• **EXERCISE OBJECTIVE**: From the records below, return every line containing the word "我们好像撞车了".

• **PROVIDED RECORDS**:
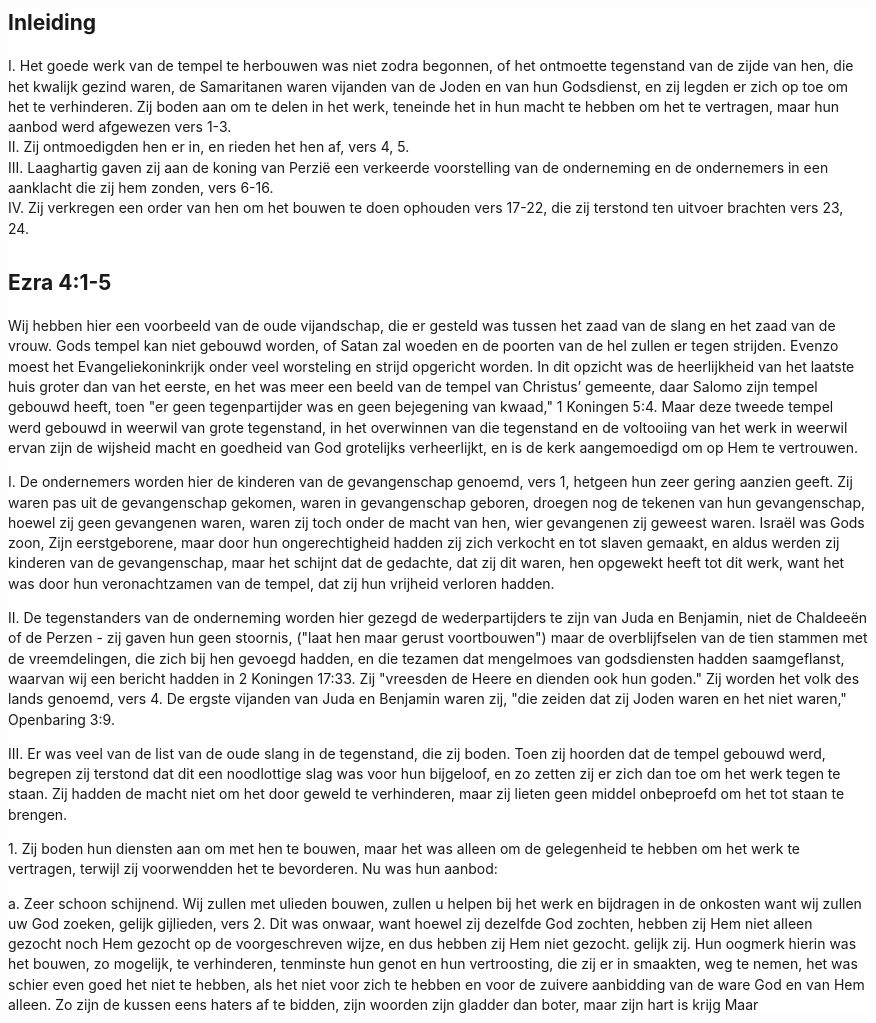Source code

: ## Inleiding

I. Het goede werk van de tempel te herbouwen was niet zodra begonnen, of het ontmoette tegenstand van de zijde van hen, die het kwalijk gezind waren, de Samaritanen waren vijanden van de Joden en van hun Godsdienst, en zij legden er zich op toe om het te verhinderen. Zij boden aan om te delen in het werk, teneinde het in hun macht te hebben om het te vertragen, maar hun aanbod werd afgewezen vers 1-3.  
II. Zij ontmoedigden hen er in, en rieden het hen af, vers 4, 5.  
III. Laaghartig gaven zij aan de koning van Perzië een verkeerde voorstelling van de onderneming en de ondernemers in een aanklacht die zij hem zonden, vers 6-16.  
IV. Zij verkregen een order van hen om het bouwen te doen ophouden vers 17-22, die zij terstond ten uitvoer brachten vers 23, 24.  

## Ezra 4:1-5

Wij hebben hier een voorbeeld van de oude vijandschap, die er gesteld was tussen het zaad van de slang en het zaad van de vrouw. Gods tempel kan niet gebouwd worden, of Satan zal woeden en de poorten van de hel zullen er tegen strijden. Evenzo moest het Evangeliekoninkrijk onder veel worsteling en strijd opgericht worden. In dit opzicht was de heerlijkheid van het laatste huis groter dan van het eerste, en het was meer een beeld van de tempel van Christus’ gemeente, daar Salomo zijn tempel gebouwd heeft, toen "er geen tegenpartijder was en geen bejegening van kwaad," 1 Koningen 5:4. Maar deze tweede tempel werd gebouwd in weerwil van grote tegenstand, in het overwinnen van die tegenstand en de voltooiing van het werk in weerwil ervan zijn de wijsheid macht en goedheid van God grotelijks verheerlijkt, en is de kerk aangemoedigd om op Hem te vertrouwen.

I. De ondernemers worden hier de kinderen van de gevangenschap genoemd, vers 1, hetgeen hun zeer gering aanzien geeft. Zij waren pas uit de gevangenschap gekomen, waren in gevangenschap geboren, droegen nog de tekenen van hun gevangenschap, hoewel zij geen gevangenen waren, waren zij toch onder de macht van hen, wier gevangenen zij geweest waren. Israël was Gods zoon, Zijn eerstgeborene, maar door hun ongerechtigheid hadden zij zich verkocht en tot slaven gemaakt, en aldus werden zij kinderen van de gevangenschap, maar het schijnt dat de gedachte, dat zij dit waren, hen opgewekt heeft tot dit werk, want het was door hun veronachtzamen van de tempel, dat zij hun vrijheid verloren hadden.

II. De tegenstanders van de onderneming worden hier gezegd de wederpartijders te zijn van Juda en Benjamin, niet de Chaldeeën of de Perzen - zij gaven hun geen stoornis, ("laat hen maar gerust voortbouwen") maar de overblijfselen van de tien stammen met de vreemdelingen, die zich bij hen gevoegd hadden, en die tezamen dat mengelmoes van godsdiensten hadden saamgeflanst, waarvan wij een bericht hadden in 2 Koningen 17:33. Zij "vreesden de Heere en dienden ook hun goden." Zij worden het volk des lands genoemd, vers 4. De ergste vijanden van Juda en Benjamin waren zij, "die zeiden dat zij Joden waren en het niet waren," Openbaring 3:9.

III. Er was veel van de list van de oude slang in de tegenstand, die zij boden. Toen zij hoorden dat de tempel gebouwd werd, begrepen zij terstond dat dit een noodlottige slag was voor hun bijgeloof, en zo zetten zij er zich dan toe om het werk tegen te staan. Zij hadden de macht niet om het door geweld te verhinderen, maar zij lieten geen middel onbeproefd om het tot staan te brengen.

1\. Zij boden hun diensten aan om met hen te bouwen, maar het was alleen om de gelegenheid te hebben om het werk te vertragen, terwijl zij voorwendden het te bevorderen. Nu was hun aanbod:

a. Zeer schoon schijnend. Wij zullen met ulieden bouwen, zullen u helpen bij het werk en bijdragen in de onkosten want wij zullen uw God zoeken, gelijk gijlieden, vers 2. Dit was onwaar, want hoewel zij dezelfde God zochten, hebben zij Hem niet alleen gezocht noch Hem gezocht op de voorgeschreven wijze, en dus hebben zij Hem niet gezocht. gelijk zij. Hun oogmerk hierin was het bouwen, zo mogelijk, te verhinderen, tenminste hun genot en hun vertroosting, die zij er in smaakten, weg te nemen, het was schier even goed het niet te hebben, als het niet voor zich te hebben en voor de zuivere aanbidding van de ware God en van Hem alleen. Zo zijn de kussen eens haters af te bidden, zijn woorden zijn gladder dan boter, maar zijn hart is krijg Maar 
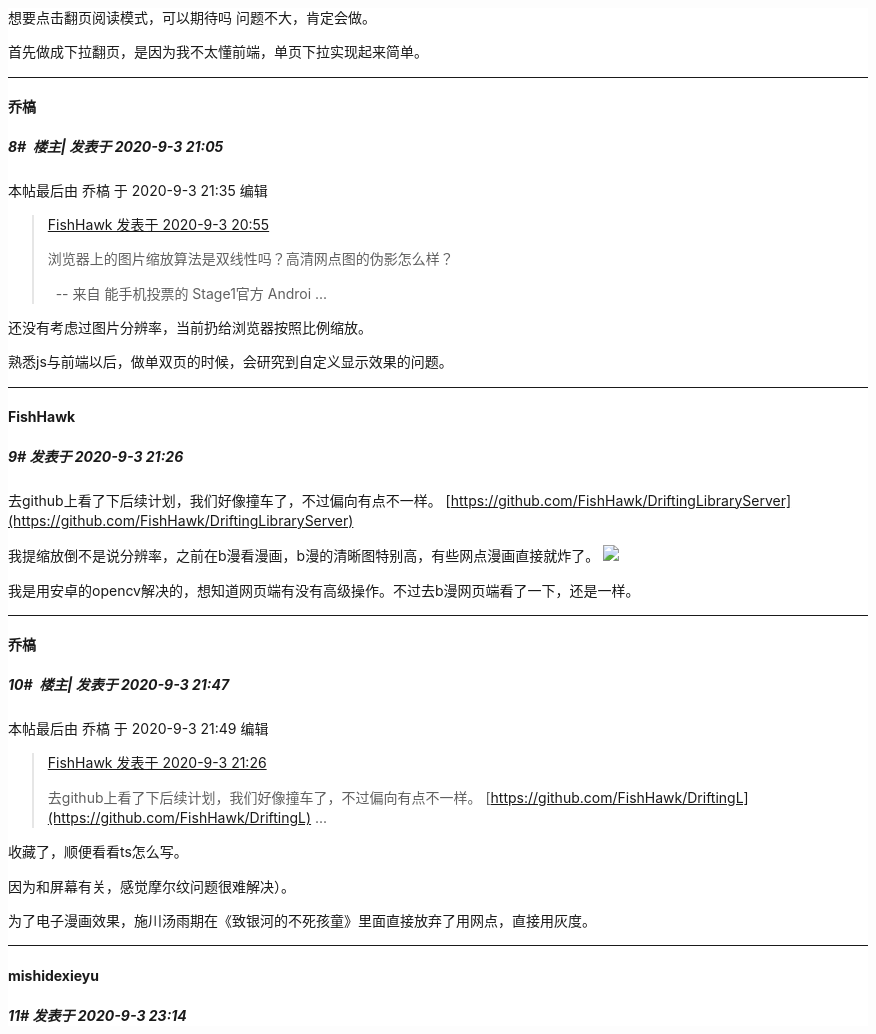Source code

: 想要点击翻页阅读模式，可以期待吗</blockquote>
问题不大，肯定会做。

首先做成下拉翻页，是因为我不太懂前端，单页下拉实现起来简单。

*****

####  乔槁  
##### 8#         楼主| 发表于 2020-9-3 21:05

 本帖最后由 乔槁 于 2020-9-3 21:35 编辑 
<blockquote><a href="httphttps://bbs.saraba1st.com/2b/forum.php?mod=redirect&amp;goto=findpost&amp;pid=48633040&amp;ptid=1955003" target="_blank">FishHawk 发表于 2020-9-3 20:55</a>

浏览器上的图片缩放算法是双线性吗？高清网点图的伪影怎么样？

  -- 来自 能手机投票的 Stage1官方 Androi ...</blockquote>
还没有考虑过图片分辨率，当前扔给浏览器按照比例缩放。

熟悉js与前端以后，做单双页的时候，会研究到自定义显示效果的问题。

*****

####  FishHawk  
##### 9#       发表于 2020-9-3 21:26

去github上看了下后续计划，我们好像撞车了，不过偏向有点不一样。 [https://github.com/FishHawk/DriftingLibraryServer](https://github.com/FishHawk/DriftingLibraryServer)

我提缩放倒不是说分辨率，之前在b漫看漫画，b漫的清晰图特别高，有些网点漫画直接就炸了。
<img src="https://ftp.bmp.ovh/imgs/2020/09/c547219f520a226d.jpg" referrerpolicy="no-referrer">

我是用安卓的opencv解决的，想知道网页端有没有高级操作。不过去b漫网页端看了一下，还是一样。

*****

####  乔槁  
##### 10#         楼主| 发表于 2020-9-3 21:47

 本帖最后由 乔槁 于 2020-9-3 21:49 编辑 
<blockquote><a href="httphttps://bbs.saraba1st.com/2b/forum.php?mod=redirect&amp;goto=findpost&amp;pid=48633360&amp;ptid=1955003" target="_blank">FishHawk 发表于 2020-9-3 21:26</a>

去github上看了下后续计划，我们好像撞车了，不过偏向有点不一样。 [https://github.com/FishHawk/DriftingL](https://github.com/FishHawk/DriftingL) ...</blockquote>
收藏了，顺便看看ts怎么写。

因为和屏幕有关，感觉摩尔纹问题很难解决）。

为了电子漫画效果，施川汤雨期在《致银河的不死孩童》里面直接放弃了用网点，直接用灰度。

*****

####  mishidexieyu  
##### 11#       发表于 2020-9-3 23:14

• **THE ANSWER**:
去github上看了下后续计划，我们好像撞车了，不过偏向有点不一样。 [https://github.com/FishHawk/DriftingLibraryServer](https://github.com/FishHawk/DriftingLibraryServer)
去github上看了下后续计划，我们好像撞车了，不过偏向有点不一样。 [https://github.com/FishHawk/DriftingL](https://github.com/FishHawk/DriftingL) ...</blockquote>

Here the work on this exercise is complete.